* _WHAT TO PRODUCE_
Gather all lines in the entries that include the word "kartla".
** PROVIDED RECORDS follows **
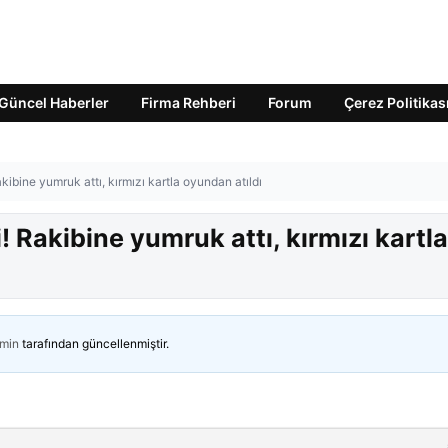
Güncel Haberler
Firma Rehberi
Forum
Çerez Politikas
kibine yumruk attı, kırmızı kartla oyundan atıldı
! Rakibine yumruk attı, kırmızı kartla
min
tarafından güncellenmiştir.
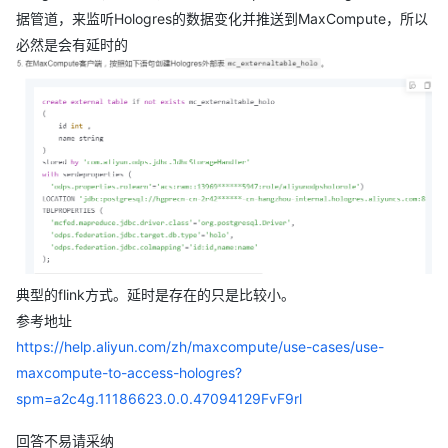
据管道，来监听Hologres的数据变化并推送到MaxCompute，所以
必然是会有延时的
典型的flink方式。延时是存在的只是比较小。
参考地址
https://help.aliyun.com/zh/maxcompute/use-cases/use-
maxcompute-to-access-hologres?
spm=a2c4g.11186623.0.0.47094129FvF9rl
回答不易请采纳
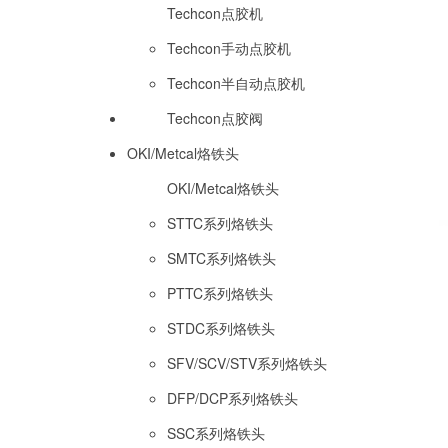
Techcon点胶机
Techcon手动点胶机
Techcon半自动点胶机
Techcon点胶阀
OKI/Metcal烙铁头
OKI/Metcal烙铁头
STTC系列烙铁头
SMTC系列烙铁头
PTTC系列烙铁头
STDC系列烙铁头
SFV/SCV/STV系列烙铁头
DFP/DCP系列烙铁头
SSC系列烙铁头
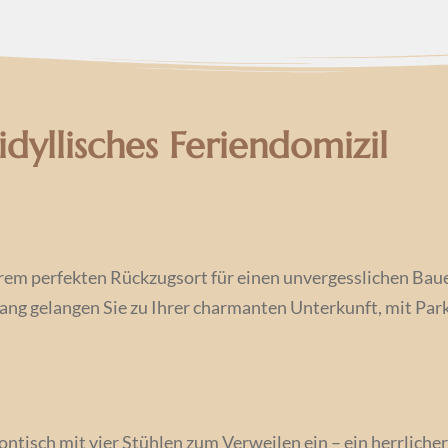
dyllisches Feriendomizil
hrem perfekten Rückzugsort für einen unvergesslichen Bau
ng gelangen Sie zu Ihrer charmanten Unterkunft, mit Park
tisch mit vier Stühlen zum Verweilen ein – ein herrlicher 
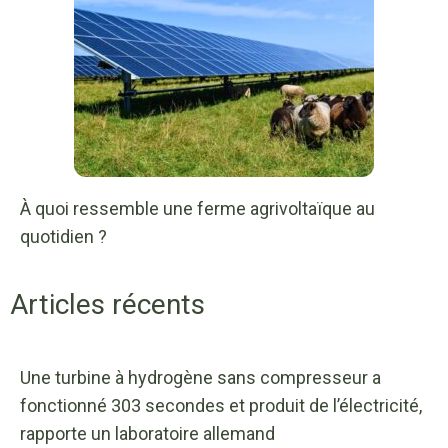
À quoi ressemble une ferme agrivoltaïque au
quotidien ?
Articles récents
Une turbine à hydrogène sans compresseur a
fonctionné 303 secondes et produit de l’électricité,
rapporte un laboratoire allemand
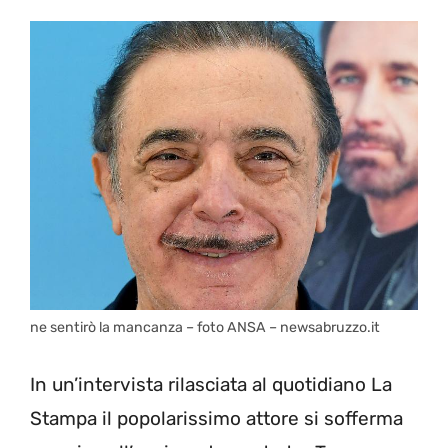
ne sentirò la mancanza – foto ANSA – newsabruzzo.it
In un’intervista rilasciata al quotidiano La
Stampa il popolarissimo attore si sofferma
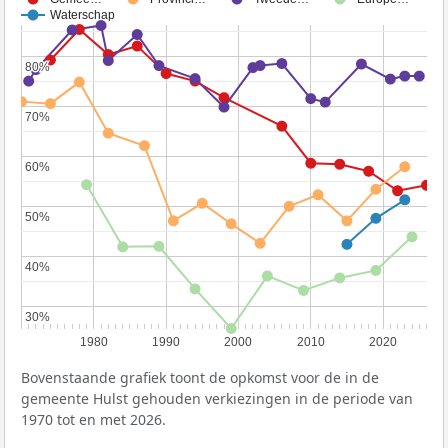
Waterschap
80%
80%
70%
70%
60%
60%
50%
50%
40%
40%
30%
30%
1980
1990
2000
2010
2020
Bovenstaande grafiek toont de opkomst voor de in de
gemeente Hulst gehouden verkiezingen in de periode van
1970 tot en met 2026.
** End of PROVIDED RECORDS **
* _WRITTEN SOLUTION_
kibine yumruk attı, kırmızı kartla oyundan atıldı
! Rakibine yumruk attı, kırmızı kartla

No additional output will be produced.